REQUIREMENT
Could you filter the records below and keep only the lines with the word "gras"?

PROVIDED ENTRIES
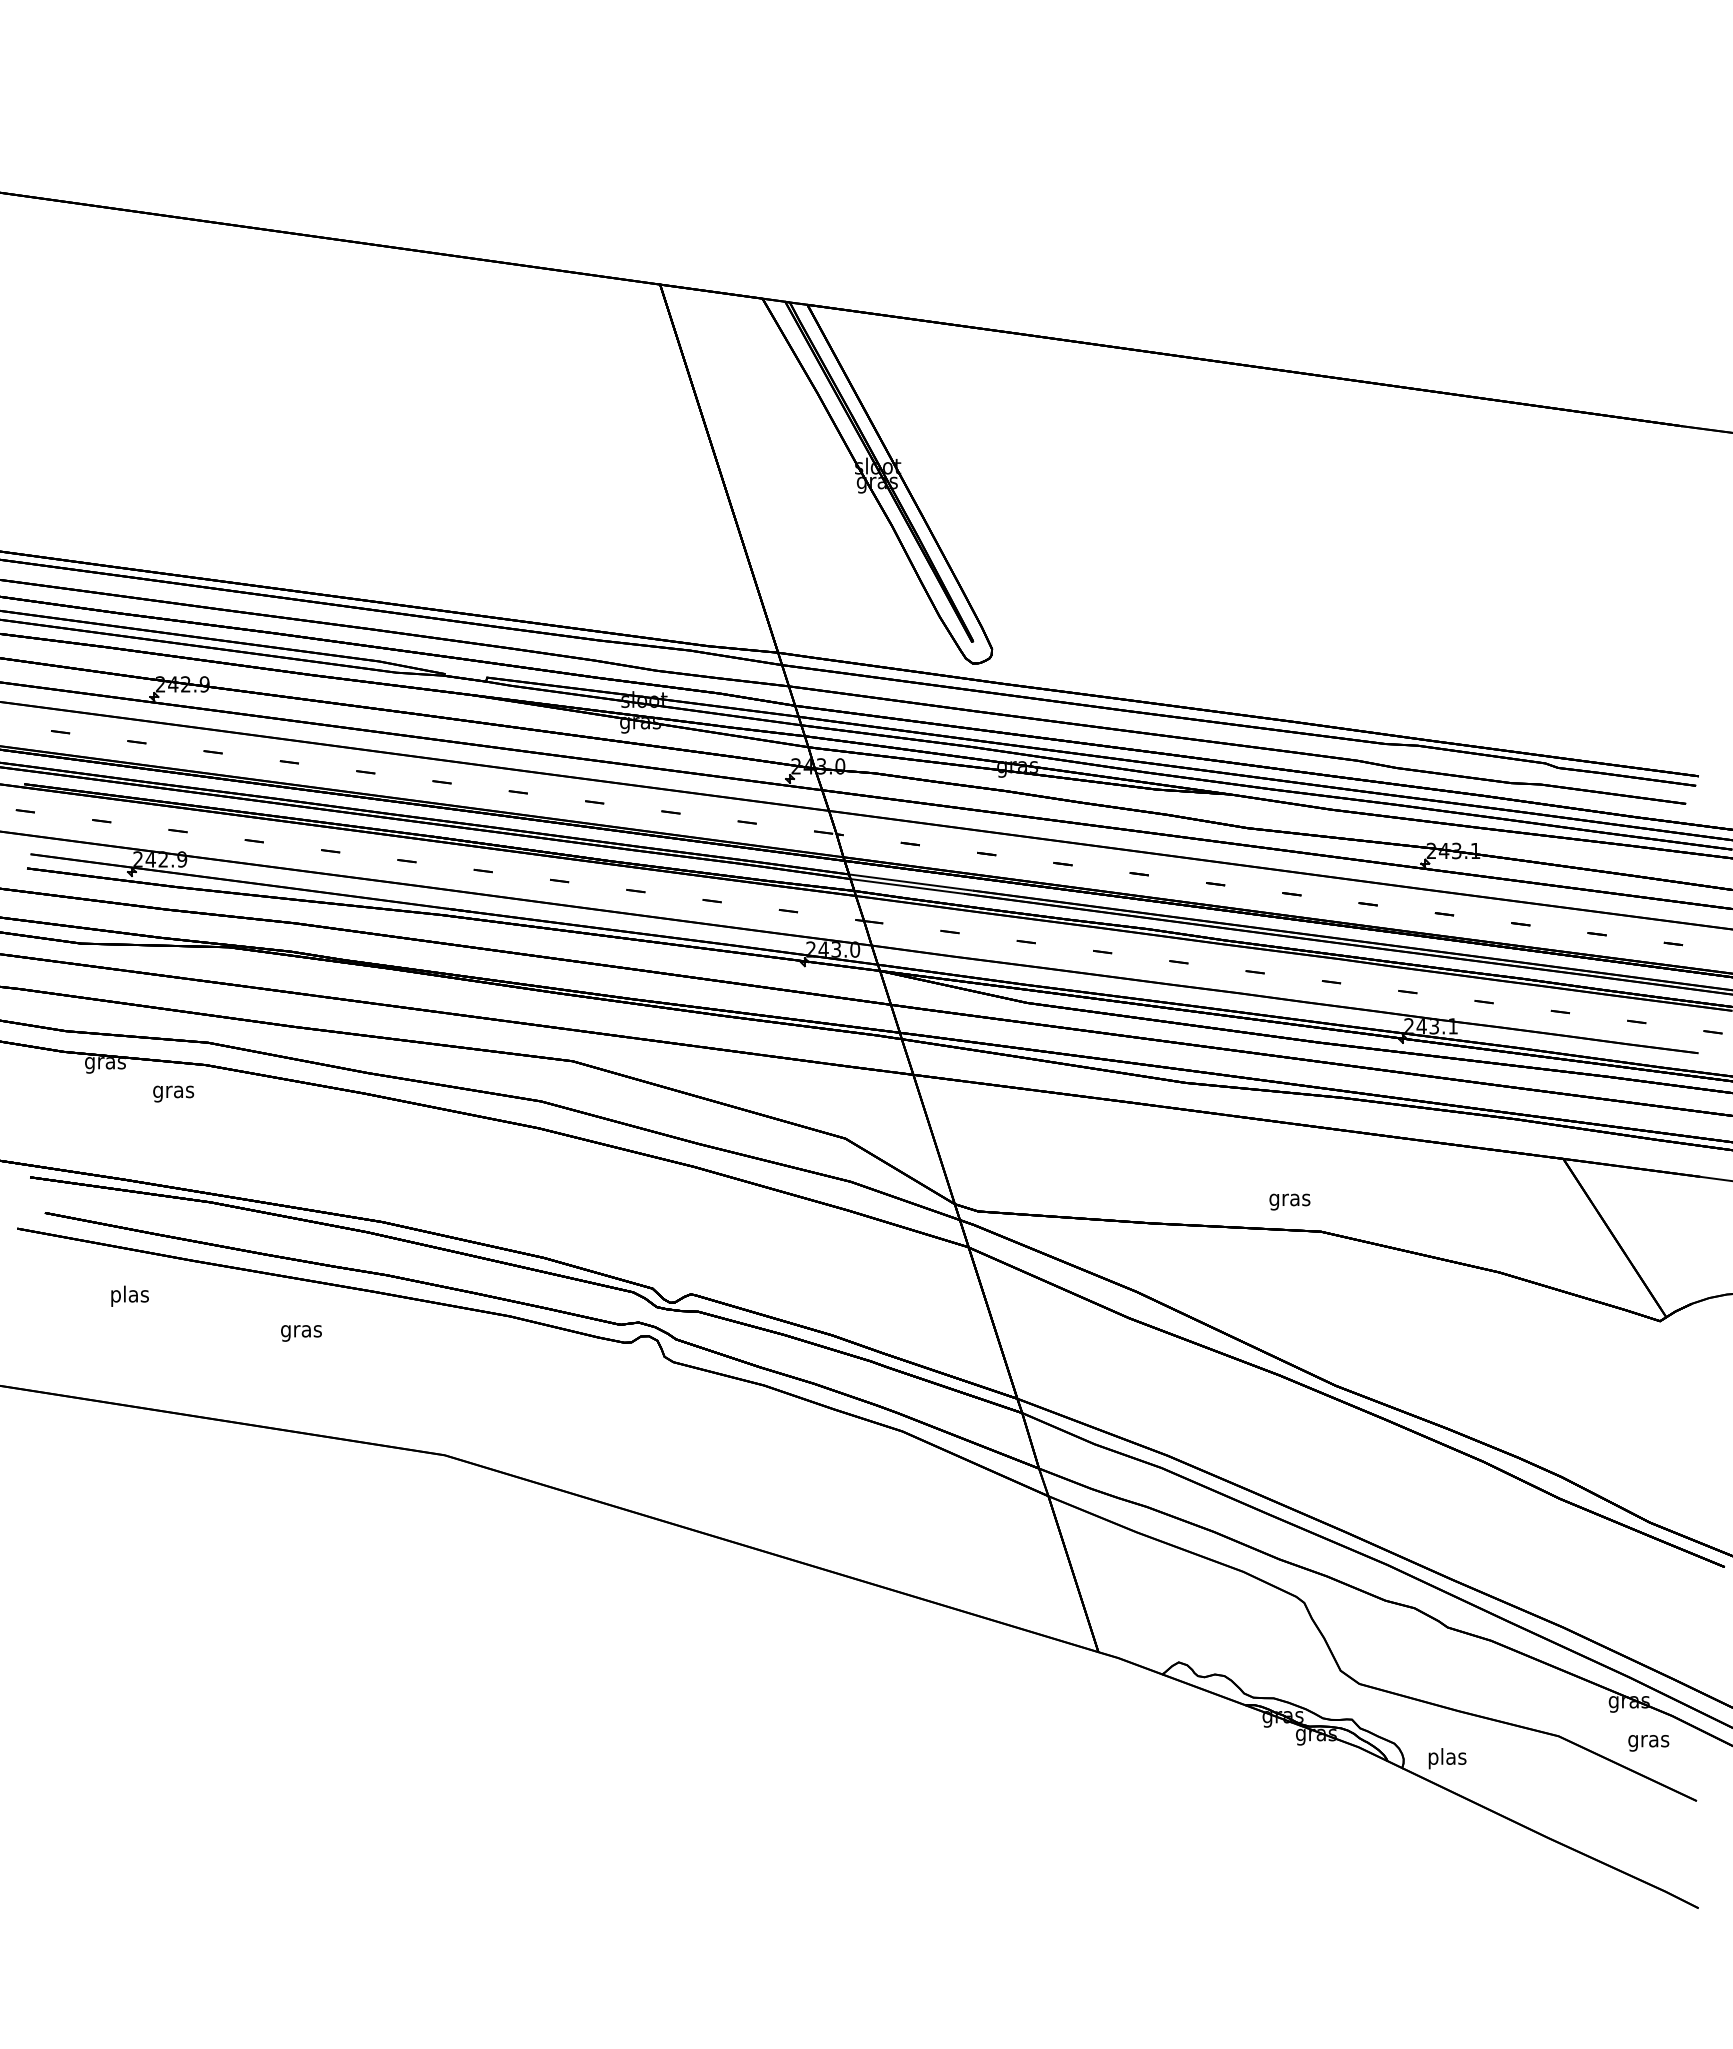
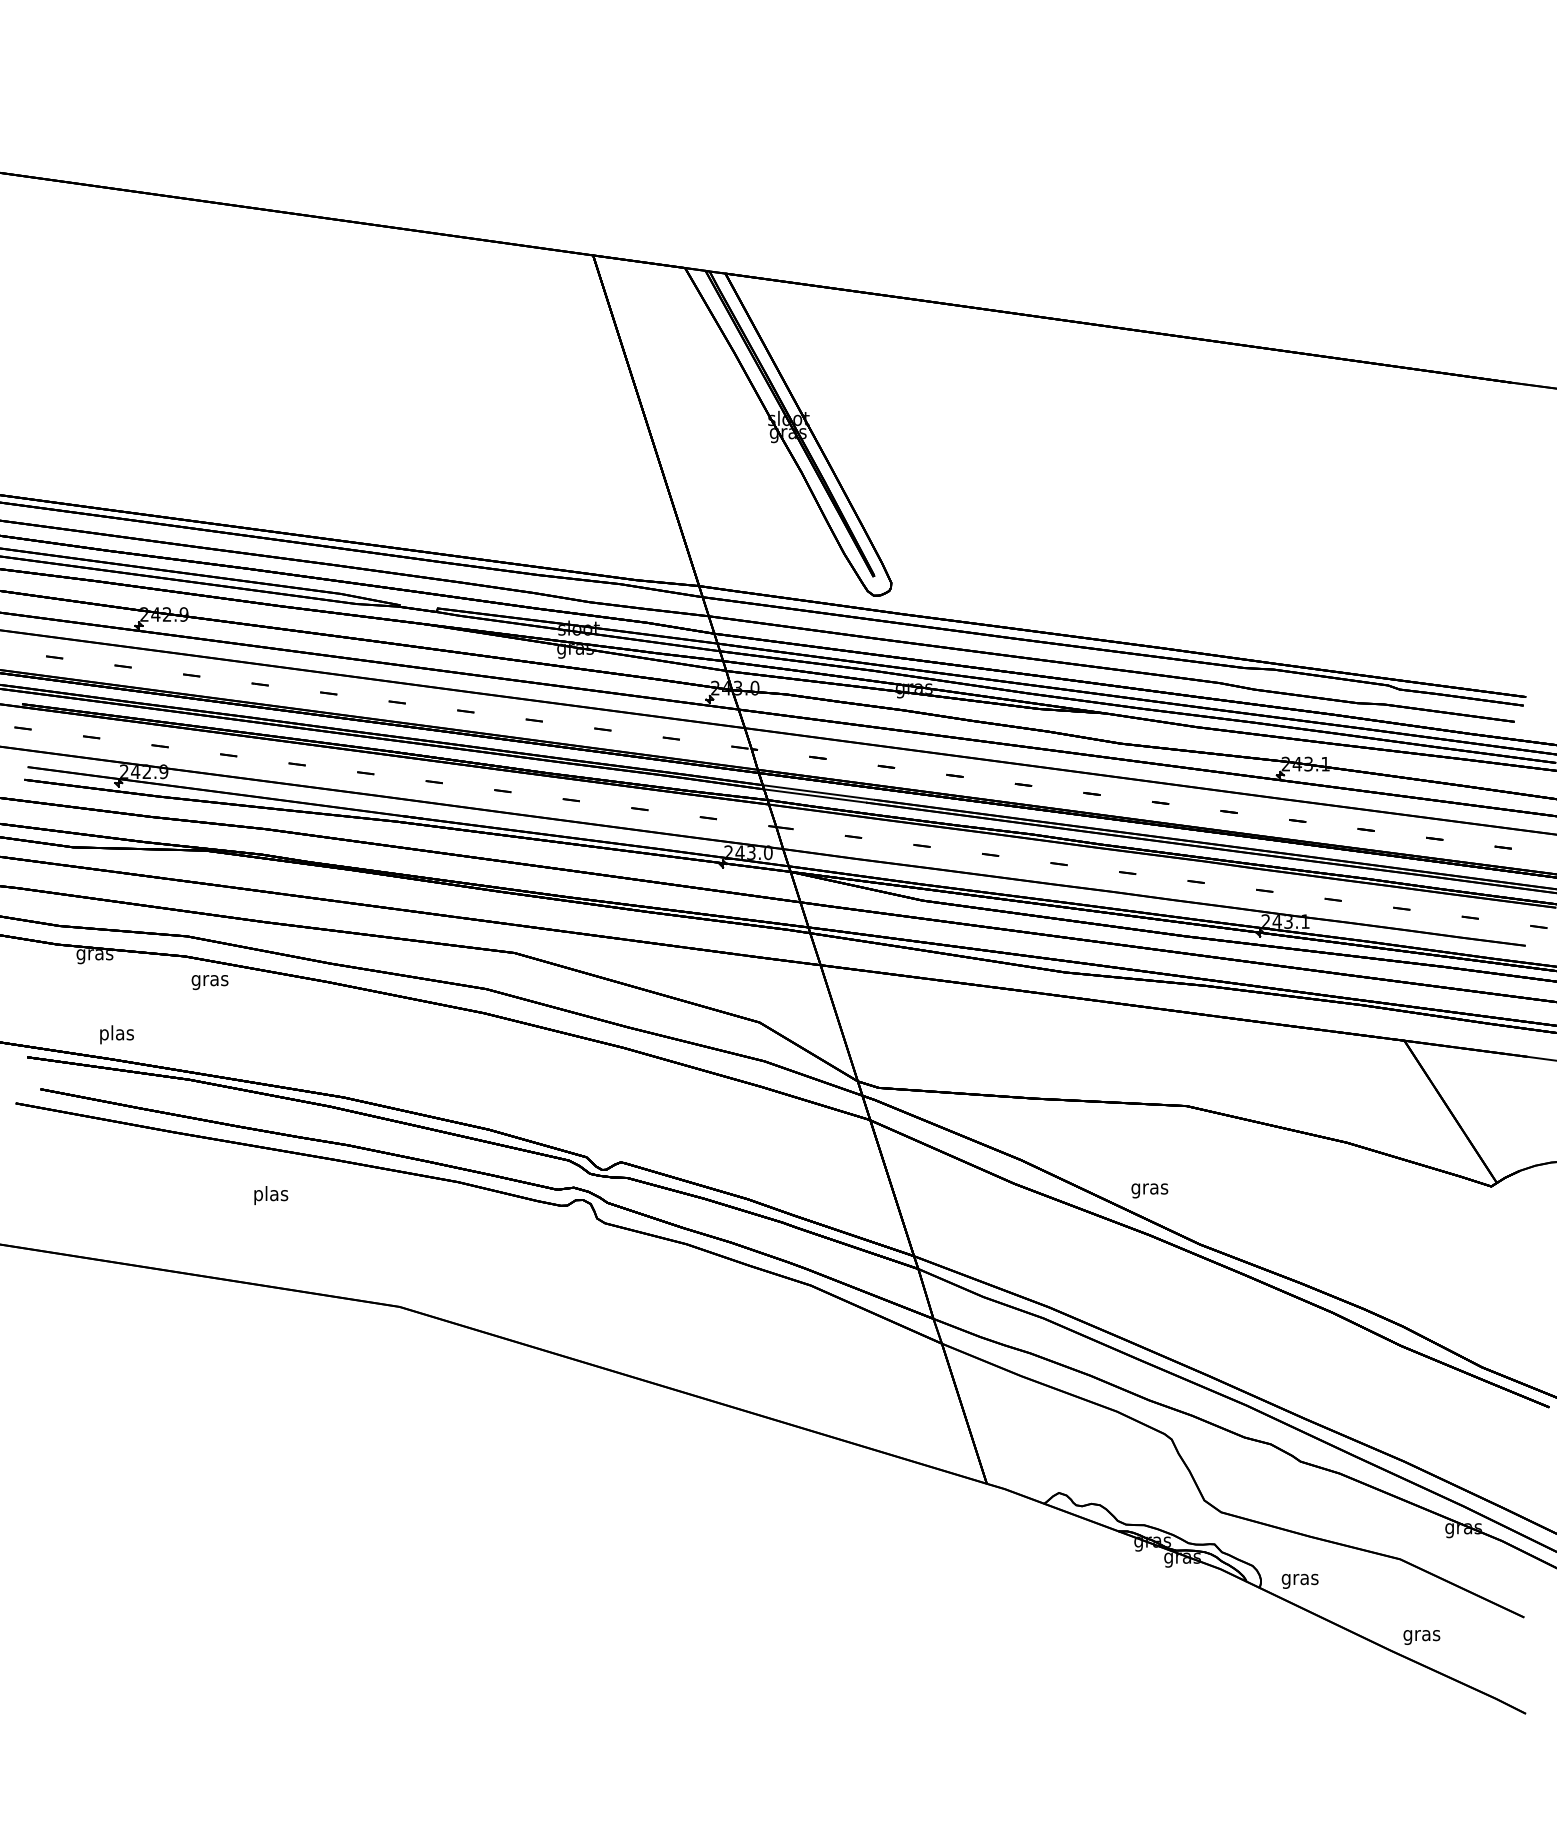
text: (173, 1093) -> (209, 981), moved
text: (1289, 1201) -> (1149, 1190), moved
text: (129, 1295) -> (116, 1034), moved
text: (301, 1330) -> (271, 1194), gras -> plas
text: (1648, 1743) -> (1421, 1637), moved
text: (1446, 1758) -> (1299, 1579), plas -> gras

SOLUTION
text: (301, 1330) -> (271, 1194), gras -> plas
text: (1446, 1758) -> (1299, 1579), plas -> gras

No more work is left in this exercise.